__Source material__.
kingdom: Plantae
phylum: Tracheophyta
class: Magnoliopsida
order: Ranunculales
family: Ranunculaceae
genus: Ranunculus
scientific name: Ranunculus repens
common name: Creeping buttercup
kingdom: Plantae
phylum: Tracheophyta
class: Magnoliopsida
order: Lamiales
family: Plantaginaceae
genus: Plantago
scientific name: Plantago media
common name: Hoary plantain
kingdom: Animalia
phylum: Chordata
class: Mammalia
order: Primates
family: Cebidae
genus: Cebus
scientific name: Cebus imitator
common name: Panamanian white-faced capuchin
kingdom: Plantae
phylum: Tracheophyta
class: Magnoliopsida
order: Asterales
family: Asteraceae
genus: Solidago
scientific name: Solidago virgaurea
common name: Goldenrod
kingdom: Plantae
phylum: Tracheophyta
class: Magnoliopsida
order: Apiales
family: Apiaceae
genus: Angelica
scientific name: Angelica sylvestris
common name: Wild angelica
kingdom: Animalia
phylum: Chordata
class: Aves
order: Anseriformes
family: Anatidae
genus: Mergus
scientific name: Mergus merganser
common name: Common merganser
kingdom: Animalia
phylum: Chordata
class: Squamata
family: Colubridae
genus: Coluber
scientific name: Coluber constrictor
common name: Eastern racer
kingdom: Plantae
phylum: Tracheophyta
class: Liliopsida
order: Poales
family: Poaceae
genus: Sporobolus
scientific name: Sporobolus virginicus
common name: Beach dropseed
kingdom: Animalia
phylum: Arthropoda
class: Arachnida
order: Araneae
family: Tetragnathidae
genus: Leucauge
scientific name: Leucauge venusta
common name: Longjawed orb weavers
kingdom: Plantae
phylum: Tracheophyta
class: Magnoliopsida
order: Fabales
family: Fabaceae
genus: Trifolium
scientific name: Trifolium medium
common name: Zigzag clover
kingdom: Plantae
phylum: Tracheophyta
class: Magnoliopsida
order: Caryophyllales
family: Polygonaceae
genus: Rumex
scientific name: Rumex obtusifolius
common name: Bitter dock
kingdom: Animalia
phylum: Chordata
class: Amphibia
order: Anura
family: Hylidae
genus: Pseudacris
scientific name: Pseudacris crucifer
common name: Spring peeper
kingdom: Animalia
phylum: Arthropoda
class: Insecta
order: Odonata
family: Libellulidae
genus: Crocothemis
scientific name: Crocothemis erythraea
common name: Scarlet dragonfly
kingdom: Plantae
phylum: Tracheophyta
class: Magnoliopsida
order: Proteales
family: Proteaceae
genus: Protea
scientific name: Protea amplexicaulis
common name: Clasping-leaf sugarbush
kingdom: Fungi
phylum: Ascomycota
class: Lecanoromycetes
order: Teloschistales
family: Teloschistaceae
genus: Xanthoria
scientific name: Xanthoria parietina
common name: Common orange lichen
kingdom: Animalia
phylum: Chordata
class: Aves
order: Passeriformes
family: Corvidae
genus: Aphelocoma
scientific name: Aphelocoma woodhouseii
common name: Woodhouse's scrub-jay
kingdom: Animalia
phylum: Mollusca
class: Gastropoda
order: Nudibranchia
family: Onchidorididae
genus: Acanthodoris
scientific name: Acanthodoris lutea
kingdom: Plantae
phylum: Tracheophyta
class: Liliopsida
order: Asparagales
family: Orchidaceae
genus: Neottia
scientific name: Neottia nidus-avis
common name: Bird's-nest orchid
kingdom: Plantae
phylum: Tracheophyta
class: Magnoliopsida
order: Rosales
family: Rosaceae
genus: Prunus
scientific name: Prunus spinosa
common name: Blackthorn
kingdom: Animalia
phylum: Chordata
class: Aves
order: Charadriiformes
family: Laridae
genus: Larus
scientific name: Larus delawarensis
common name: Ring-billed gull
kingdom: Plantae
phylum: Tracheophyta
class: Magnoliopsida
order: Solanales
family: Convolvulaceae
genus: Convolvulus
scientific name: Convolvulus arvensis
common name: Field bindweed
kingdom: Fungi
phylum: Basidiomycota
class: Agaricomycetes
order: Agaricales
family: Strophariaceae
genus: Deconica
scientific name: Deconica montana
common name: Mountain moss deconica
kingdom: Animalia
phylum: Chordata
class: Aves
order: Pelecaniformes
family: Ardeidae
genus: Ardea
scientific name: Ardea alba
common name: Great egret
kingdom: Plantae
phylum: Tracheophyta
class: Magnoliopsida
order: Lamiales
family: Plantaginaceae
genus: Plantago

__Your instructions__. Reproduce verbatim the lines of the records from the line containing "common name: Bitter dock" through the line containing "scientific name: Protea amplexicaulis", including both of those lines.

__Solution__.
common name: Bitter dock
kingdom: Animalia
phylum: Chordata
class: Amphibia
order: Anura
family: Hylidae
genus: Pseudacris
scientific name: Pseudacris crucifer
common name: Spring peeper
kingdom: Animalia
phylum: Arthropoda
class: Insecta
order: Odonata
family: Libellulidae
genus: Crocothemis
scientific name: Crocothemis erythraea
common name: Scarlet dragonfly
kingdom: Plantae
phylum: Tracheophyta
class: Magnoliopsida
order: Proteales
family: Proteaceae
genus: Protea
scientific name: Protea amplexicaulis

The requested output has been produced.